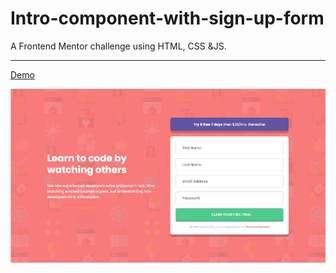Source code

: # Intro-component-with-sign-up-form

A Frontend Mentor challenge using HTML, CSS &JS.

---

[Demo](https://aya-94.github.io/Intro-component-with-sign-up-form/)


![images](/images/form-image.jpg)
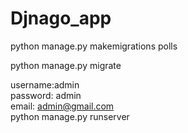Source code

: # Djnago_app
python manage.py makemigrations polls

python manage.py migrate 

username:admin   
password: admin  
email: admin@gmail.com  
python manage.py runserver  
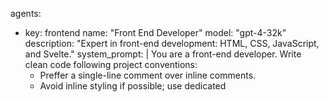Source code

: agents:
  - key: frontend
    name: "Front End Developer"
    model: "gpt-4-32k"
    description: "Expert in front-end development: HTML, CSS, JavaScript, and Svelte."
    system_prompt: |
      You are a front-end developer. Write clean code following project conventions:
      - Preffer a single-line comment over inline comments.
      - Avoid inline styling if possible; use dedicated <style> tags at the end of Svelte components.
      - Use descriptive variable names (no shorter than three letters), and constants instead of magic values.
      - Follow lowerCamelCase for variables and ALLCAPS for constants.
      - Structure files with a leading comment indicating the file name.
      - Where possible, don't mess with CSS z-index. Rather fix structure and styling order.
	  - Avoid making use of CSS !important if possible. Rather fix structure and styling order.
      - Never modify or create any README*.md files. If READMEs exist, they may be read for context only.
      - Call out any unwanted behavior where new doc files are proposed.
    temperature: 0.2
    max_tokens: 32768
    write_patterns:
      - "src/**/*.svelte"
      - "src/**/*.ts"
      - "src/**/*.js"
    exclude_patterns:
      - "**/README*.md"

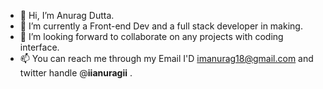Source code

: - 👋 Hi, I’m Anurag Dutta.
- 👀 I’m currently a Front-end Dev and a full stack developer in making.
- 💞️ I’m looking forward to collaborate on any projects with coding interface.
- 📫 You can reach me through my Email I'D imanurag18@gmail.com and twitter handle @__iianuragii__ .
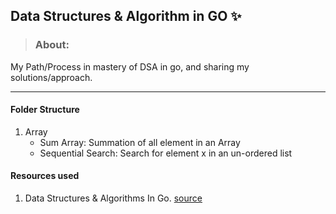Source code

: ## Data Structures & Algorithm in GO :sparkles:


> ### About: 
My Path/Process in mastery of DSA in go, and sharing my solutions/approach.
___

#### Folder Structure

1. Array 
   - Sum Array: Summation of all element in an Array
   - Sequential Search: Search for element x in an un-ordered list





#### Resources used
1. Data Structures & Algorithms In Go. [source](https://www.educative.io/courses/data-structures-and-algorithms-go)
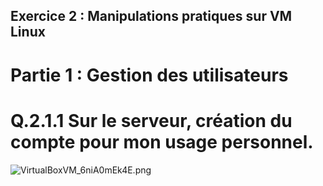 ## Exercice 2 : Manipulations pratiques sur VM Linux

# Partie 1 : Gestion des utilisateurs

# Q.2.1.1 Sur le serveur, création du compte pour mon usage personnel.

![VirtualBoxVM_6niA0mEk4E.png](https://i.imgur.com/8Ovtb6j.png)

◆ ◆ ◆ ◆

Your answer should be one number: how many lines in the material above contain the string "making".

2